#
54th Annual Meeting of the APS Division of Atomic, Molecular and Optical Physics

## Volume 68, Number 7

##
Monday–Friday, June 5–9, 2023;
Spokane, Washington

### Session U09: Entangling/2-Qubit Gates

2:00 PM–4:00 PM,
Thursday, June 8, 2023

Room: 206 D

Chair: Spencer Fallek, Raytheon

### Abstract: U09.00006 : Demonstration of a fast π-2π-π Rydberg entangling gate for finite blockade

3:00 PM–3:12 PM

Abstract

####
Presenter:

Daniel C Cole

(Infleqtion)

####
Authors:

Daniel C Cole

(Infleqtion)

Eric Copenhaver

(Infleqtion)

Garrett T Hickman

(Infleqtion)

David Mason

(Infleqtion)

Woo Chang Chung

(Infleqtion)

Martin T Lichtman

(Infleqtion)

We describe an entangling gate for two atomic qubits based on the interaction between Rydberg states. This protocol can produce any desired two-qubit controlled-phase gate when combined with single-qubit rotations. The gate adapts the approach of the classic π-2π-π Rydberg-blockade entangling gate to the finite-blockade regime. Rydberg excitation pulses are applied sequentially to the control, target, and control atoms, respectively. The first (third) pulse transfers population in one of the control atom’s qubit states to (back from) a Rydberg level. The second pulse drives a qubit-to-Rydberg Rabi oscillation from one of the target atom’s qubit states. The detuning of this oscillation depends on whether the control atom was transferred to the Rydberg level, which would impose a shift on the target atom’s qubit-to-Rydberg transition frequency. One can engineer the target atom’s qubit-to-Rydberg Rabi oscillations so that the target atom always returns to the qubit state through appropriate choice of the detuning, frequency, and duration of the oscillation.

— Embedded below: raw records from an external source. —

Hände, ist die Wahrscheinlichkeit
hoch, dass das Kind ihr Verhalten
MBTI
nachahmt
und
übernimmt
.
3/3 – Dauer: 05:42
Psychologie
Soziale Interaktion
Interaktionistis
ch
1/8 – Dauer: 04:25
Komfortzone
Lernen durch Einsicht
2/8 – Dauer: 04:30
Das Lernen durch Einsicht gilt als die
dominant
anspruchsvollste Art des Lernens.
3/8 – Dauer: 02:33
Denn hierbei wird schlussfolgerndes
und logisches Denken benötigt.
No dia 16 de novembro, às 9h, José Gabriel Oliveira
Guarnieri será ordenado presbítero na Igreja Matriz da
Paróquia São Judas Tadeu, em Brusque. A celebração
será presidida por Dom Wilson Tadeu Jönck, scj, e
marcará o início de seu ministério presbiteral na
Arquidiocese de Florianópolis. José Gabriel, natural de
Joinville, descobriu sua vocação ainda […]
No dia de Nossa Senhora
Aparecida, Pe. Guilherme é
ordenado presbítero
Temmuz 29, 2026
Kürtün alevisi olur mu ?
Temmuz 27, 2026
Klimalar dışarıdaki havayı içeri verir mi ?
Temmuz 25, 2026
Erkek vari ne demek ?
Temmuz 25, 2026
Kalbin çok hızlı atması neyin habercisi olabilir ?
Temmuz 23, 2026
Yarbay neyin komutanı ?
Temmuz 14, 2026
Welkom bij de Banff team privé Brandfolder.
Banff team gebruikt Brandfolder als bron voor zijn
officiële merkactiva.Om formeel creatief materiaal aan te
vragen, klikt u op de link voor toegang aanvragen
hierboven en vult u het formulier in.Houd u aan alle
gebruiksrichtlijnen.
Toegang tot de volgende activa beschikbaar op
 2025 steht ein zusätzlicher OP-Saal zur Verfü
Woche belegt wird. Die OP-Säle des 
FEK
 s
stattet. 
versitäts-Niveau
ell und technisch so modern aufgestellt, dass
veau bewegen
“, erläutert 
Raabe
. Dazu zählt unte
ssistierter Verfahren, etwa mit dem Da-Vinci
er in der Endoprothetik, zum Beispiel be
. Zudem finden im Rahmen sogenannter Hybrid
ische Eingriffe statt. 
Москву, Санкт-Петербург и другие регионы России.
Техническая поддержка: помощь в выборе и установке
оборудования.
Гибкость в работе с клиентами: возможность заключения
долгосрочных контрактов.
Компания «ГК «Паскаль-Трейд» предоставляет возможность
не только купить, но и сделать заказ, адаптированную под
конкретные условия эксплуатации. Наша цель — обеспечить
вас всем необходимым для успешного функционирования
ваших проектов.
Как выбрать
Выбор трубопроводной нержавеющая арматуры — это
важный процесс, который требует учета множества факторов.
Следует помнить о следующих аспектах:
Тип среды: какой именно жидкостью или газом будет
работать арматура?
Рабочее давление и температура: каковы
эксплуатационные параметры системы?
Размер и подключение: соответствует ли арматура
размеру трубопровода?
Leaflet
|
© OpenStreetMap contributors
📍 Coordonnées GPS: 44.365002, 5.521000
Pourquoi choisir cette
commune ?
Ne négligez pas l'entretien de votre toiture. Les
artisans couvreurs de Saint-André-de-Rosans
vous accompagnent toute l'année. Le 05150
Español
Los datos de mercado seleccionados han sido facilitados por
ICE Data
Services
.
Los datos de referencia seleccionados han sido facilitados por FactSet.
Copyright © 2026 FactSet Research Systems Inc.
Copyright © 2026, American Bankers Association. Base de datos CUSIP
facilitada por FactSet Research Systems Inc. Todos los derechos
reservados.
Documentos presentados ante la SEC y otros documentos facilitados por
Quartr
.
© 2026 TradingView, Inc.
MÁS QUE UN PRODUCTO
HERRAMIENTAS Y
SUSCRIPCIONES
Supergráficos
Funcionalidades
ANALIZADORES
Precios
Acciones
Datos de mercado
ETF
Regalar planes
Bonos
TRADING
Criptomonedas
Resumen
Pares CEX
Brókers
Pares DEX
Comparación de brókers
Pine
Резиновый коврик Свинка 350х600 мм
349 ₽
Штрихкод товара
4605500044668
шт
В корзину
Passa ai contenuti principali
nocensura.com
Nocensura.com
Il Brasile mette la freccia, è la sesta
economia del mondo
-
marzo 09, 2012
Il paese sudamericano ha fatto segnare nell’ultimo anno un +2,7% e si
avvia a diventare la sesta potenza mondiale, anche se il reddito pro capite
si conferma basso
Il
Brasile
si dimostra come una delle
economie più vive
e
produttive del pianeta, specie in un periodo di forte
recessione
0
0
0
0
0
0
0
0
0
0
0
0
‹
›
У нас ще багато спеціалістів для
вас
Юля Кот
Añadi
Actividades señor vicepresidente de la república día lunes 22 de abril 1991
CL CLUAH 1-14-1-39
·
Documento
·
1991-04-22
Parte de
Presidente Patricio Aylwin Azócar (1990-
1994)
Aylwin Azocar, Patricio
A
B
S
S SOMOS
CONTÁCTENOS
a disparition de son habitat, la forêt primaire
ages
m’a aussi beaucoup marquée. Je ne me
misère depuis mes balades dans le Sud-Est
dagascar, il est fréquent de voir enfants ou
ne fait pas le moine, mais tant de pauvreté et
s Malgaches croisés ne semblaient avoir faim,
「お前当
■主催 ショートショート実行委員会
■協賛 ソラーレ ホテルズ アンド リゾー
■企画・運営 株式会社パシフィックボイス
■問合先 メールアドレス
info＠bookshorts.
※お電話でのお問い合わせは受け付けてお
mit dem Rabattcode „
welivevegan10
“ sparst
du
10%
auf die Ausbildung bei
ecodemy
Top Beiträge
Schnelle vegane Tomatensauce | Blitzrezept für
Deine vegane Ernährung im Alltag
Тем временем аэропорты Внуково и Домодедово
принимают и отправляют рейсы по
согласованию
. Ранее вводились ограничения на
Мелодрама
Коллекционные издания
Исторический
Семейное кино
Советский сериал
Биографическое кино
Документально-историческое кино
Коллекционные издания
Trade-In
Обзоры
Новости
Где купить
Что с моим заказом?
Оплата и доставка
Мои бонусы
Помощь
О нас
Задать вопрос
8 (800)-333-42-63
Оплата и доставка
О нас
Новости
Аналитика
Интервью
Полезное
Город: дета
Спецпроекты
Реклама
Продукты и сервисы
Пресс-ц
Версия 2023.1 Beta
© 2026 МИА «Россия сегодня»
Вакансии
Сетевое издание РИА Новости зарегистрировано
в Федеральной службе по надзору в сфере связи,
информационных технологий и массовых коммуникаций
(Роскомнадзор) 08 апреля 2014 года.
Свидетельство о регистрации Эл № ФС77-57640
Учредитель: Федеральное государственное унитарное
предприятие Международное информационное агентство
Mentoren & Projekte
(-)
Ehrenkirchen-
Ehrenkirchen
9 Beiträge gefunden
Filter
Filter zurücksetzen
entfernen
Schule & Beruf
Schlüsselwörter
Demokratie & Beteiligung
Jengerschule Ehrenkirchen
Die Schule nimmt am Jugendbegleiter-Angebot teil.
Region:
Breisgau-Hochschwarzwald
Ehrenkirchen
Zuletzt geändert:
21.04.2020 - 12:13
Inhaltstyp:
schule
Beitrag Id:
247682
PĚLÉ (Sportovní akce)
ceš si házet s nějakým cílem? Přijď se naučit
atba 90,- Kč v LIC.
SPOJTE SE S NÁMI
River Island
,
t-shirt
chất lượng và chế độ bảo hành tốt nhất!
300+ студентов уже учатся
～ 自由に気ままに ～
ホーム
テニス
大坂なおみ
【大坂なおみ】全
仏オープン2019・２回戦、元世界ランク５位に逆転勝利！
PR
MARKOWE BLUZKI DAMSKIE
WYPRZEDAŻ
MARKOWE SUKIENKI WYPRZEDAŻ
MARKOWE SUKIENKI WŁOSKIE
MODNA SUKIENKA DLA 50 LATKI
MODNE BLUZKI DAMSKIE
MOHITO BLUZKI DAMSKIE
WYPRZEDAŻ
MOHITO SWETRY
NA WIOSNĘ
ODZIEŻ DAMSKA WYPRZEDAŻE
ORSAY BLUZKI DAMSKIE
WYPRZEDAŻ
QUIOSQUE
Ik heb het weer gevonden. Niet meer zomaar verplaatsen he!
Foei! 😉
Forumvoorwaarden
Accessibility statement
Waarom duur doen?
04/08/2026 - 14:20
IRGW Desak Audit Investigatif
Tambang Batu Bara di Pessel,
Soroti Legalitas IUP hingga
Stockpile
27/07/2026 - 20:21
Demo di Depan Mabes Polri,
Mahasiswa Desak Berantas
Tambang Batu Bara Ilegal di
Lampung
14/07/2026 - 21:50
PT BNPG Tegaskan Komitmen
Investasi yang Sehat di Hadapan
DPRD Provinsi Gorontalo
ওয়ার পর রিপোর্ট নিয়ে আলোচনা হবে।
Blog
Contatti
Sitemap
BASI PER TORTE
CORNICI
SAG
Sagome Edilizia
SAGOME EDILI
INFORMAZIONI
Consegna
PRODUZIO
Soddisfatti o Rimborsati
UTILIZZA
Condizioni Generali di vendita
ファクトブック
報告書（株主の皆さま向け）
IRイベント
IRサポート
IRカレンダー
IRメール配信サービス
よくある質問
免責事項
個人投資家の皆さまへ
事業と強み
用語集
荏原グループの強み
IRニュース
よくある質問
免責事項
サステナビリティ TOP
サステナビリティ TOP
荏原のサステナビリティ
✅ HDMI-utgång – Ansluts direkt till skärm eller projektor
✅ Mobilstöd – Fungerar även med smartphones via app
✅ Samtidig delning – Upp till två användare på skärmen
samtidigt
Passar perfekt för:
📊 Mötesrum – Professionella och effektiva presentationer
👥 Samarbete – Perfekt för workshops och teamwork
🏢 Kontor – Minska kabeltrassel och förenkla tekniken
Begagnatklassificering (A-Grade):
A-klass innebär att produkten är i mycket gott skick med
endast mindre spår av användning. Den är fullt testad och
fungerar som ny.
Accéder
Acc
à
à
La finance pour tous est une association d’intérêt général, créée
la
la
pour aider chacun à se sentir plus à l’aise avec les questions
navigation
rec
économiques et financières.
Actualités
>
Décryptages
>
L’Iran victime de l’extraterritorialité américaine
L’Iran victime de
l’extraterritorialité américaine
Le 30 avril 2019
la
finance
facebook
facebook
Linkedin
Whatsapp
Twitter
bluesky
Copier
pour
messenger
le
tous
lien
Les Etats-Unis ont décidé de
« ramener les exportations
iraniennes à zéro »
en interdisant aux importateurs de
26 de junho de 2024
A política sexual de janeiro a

We demonstrate this gate protocol in a neutral atom quantum processor based on an array of Cesium atom clock-state qubits individually trapped in optical tweezers. For gate characterization, we use a square array of four qubits. We calibrate the gate parameters and additional single-qubit rotations to realize controlled-Z gates for each nearest-neighbor pair. These gates are implemented with a ratio of blockade strength to target atom qubit-Rydberg Rabi frequency of about 1.2. We perform quantum circuits to produce entangled Bell states, and we observe a maximum (mean) fidelity over the four qubit pairs of 92.8 (6) % (91.8 (3) %). Accounting for the measured fidelity of initial qubit-state preparation, we infer a maximum (mean) controlled-Z gate fidelity across qubit-pairs of 96.4 (7) % (95.3 (4) %). This protocol relaxes requirements on both blockade strength and addressing symmetry for high-fidelity entangling gates between neutral-atom qubits.